**GOAL:**
Reproduce the excerpt on New Zealand in the First World War from "Sniping at Mother" up to and including "the Anglo-Saxon race.", changing "Anglican" to "Methodist".

**EXCERPT:**
Fighting on the South African veldt and competition on English rugby grounds proved small adventures once the First World War broke out in 1914. Over the next four years 124,211 New Zealand men served in the war, and almost half were either killed or wounded. This constituted a national trauma. The legend emerged that on the rocky slopes of Gallipoli in 1915 and in the muddy trenches of France and Flanders the New Zealand people achieved a sense of nationhood.

National independence

It is hard to prove that the war induced New Zealanders to consider themselves a separate people from the British. However, some New Zealand soldiers did acquire a contempt for many things British.

Sniping at Mother England

One New Zealand soldier, an officer and an Anglican, wrote back after some time in England that ‘the general opinion is that we should hand it over to the Germans and apologise to them for having nothing better to give them.’ 1

Other New Zealanders, socialists and supporters of the Māori King movement, also questioned any obligation to the British Empire. But their numbers were few. It was as Britons, albeit superior to the ‘old country’ variety, that most New Zealanders thought of themselves in the war years. New Zealanders’ encounters with Asian people in Colombo or with Arabs in Cairo reinforced their pride in belonging to the Anglo-Saxon race.

**DATA SEGMENT:**
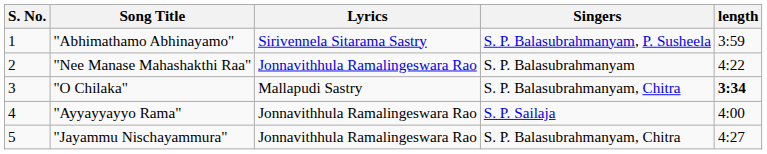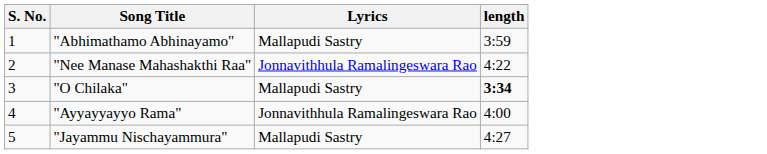- column: Singers | S. P. Balasubrahmanyam, P. Susheela | S. P. Balasubrahmanyam | S. P. Balasubrahmanyam, Chitra | S. P. Sailaja | S. P. Balasubrahmanyam, Chitra
"Abhimathamo Abhinayamo" | Lyrics: Sirivennela Sitarama Sastry -> Mallapudi Sastry
"Jayammu Nischayammura" | Lyrics: Jonnavithhula Ramalingeswara Rao -> Mallapudi Sastry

**RESULT OF THIS TASK:**
Sniping at Mother England

One New Zealand soldier, an officer and an Methodist, wrote back after some time in England that ‘the general opinion is that we should hand it over to the Germans and apologise to them for having nothing better to give them.’ 1

Other New Zealanders, socialists and supporters of the Māori King movement, also questioned any obligation to the British Empire. But their numbers were few. It was as Britons, albeit superior to the ‘old country’ variety, that most New Zealanders thought of themselves in the war years. New Zealanders’ encounters with Asian people in Colombo or with Arabs in Cairo reinforced their pride in belonging to the Anglo-Saxon race.